**Daten zur Diagrammanalyse:**
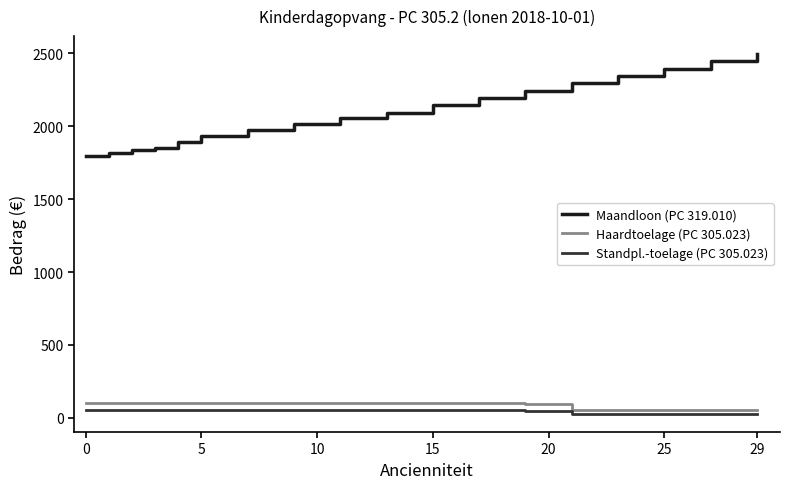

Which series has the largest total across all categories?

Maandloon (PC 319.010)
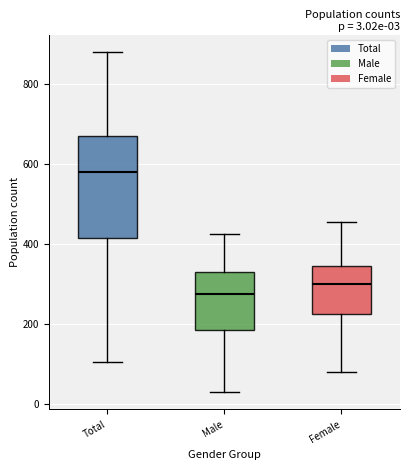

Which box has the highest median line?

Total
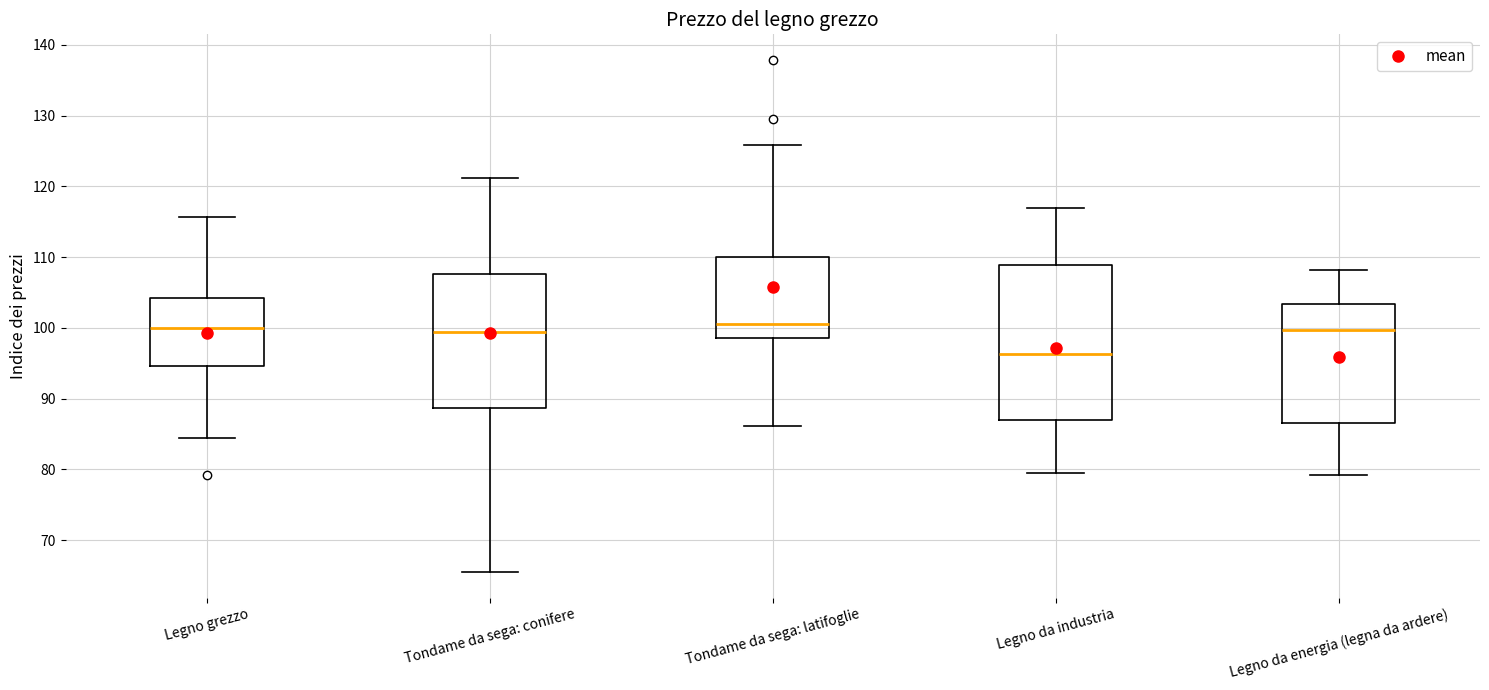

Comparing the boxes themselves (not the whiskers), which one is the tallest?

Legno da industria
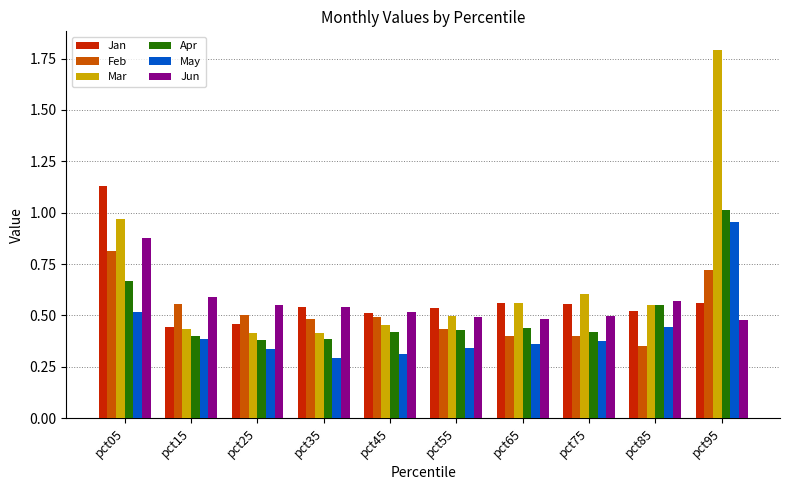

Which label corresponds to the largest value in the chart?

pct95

**Ziel der Aufgabe:** Geben Sie die gesamte obige Auflistung als JSON-Liste von Zeichenketten wieder, mit einem Eintrag pro Zeile. Leerzeilen und Bilder werden dabei ausgelassen.

**Ergebnis der Aufgabe:**
[
  "Which series has the largest total across all categories?",
  "Maandloon (PC 319.010)",
  "Which box has the highest median line?",
  "Total",
  "Comparing the boxes themselves (not the whiskers), which one is the tallest?",
  "Legno da industria",
  "Which label corresponds to the largest value in the chart?",
  "pct95"
]